Chalcogenide materials are receiving increasing interest for their many applications as active materials in emerging memories, such as phase-change memories, programmable metallization cells, and cross-point devices. The great advantage of these materials is the capability to appear in two different phases, the amorphous and the crystalline phases, with rather different electrical properties. The aim of this work is to provide a physically based model for conduction in the amorphous chalcogenide material, able to predict the current-voltage (I−V) characteristics as a function of phase state, temperature, and cell geometry. First, the trap-limited transport at relatively low currents (subthreshold regime) is studied, leading to a comprehensive model for subthreshold conduction accounting for (a) the shape of the I−V characteristics, (b) the measured temperature dependence, (c) the dependence of subthreshold slope on the thickness of the amorphous phase, and (d) the voltage dependence of the activation energy.

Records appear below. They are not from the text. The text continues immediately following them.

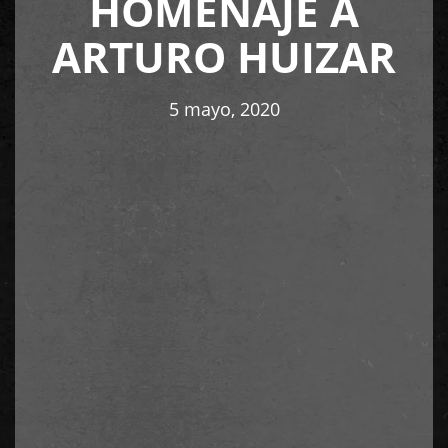
HOMENAJE A
ARTURO HUIZAR
5 mayo, 2020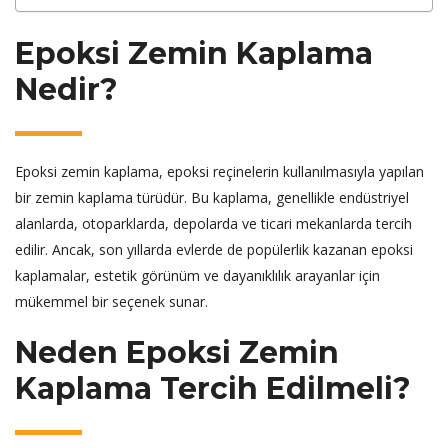
Epoksi Zemin Kaplama
Nedir?
Epoksi zemin kaplama, epoksi reçinelerin kullanılmasıyla yapılan
bir zemin kaplama türüdür. Bu kaplama, genellikle endüstriyel
alanlarda, otoparklarda, depolarda ve ticari mekanlarda tercih
edilir. Ancak, son yıllarda evlerde de popülerlik kazanan epoksi
kaplamalar, estetik görünüm ve dayanıklılık arayanlar için
mükemmel bir seçenek sunar.
Neden Epoksi Zemin
Kaplama Tercih Edilmeli?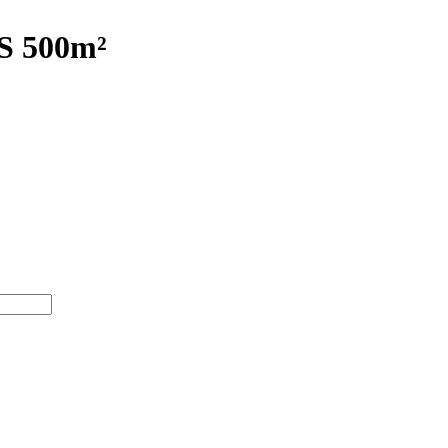
S 500m²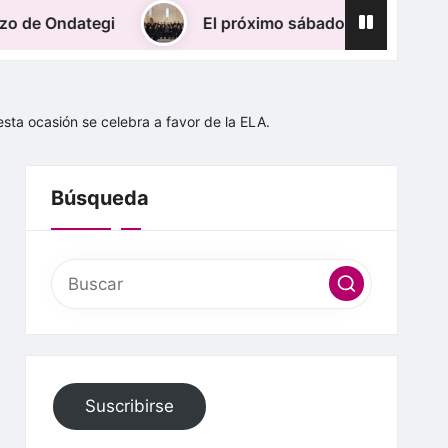
El próximo sábado 11 de Julio, el Coro IZARTZA
esta ocasión se celebra a favor de la ELA.
Búsqueda
Suscribirse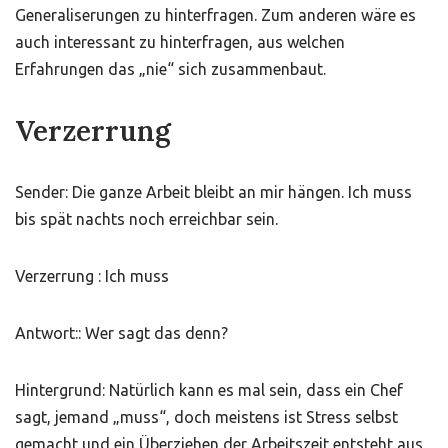
Generaliserungen zu hinterfragen. Zum anderen wäre es
auch interessant zu hinterfragen, aus welchen
Erfahrungen das „nie“ sich zusammenbaut.
Verzerrung
Sender: Die ganze Arbeit bleibt an mir hängen. Ich muss
bis spät nachts noch erreichbar sein.
Verzerrung : Ich muss
Antwort:: Wer sagt das denn?
Hintergrund: Natürlich kann es mal sein, dass ein Chef
sagt, jemand „muss“, doch meistens ist Stress selbst
gemacht und ein Überziehen der Arbeitszeit entsteht aus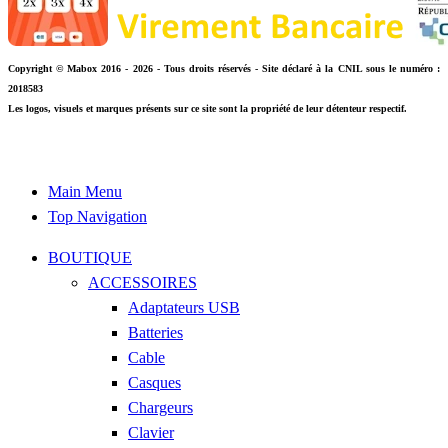
Copyright © Mabox 2016 - 2026 - Tous droits réservés - Site déclaré à la CNIL sous le numéro :
2018583
Les logos, visuels et marques présents sur ce site sont la propriété de leur détenteur respectif.
Main Menu
Top Navigation
BOUTIQUE
ACCESSOIRES
Adaptateurs USB
Batteries
Cable
Casques
Chargeurs
Clavier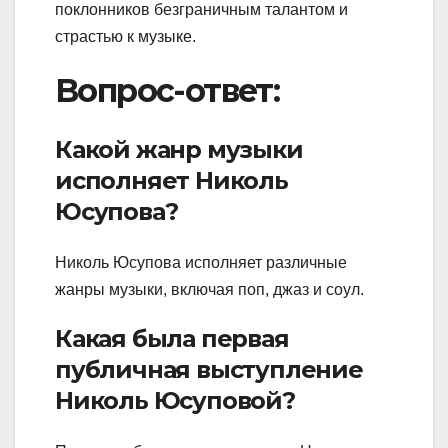
поклонников безграничным талантом и
страстью к музыке.
Вопрос-ответ:
Какой жанр музыки
исполняет Николь
Юсупова?
Николь Юсупова исполняет различные
жанры музыки, включая поп, джаз и соул.
Какая была первая
публичная выступление
Николь Юсуповой?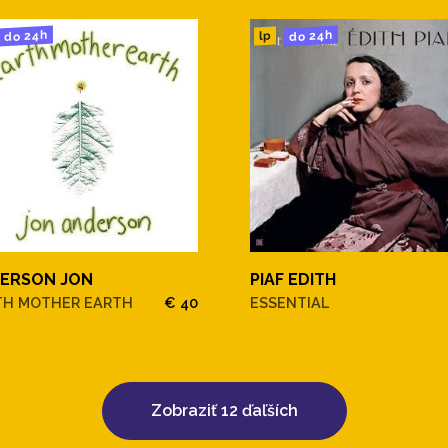
do 24h
do 24h
lp
ERSON JON
PIAF EDITH
TH MOTHER EARTH
€ 40
ESSENTIAL
Zobraziť 12 ďaľších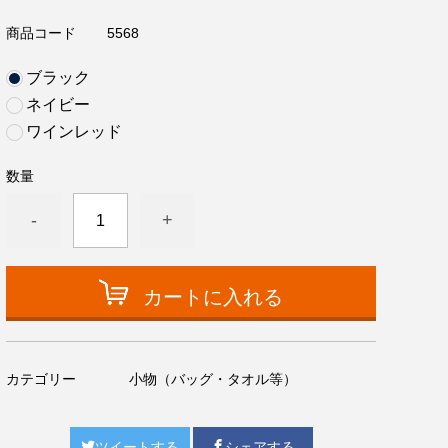
商品コード
5568
ブラック
ネイビー
ワインレッド
数量
-
+
カートに入れる
カテゴリー
小物（バッグ・タオル等）
ツイートする
シェアする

The threshold switching mechanism is then explained by the nonequilibrium population in high-mobility shallow traps at high electric field and by the nonuniform field distribution along the amorphous layer thickness. A single analytical model is then shown which is able to account for subthreshold conduction, threshold switching, negative differential resistance region, and ON regime. The model can be applied for fast yet physically based computation of the current in chalcogenide-based devices (e.g., phase change memory cells and arrays) as a function of applied voltage, temperature, and programmed state.

Ielmini, D., & Zhang, Y. (2007). Analytical model for subthreshold conduction and threshold switching in chalcogenide-based memory devices. Journal of Applied Physics, 102(5).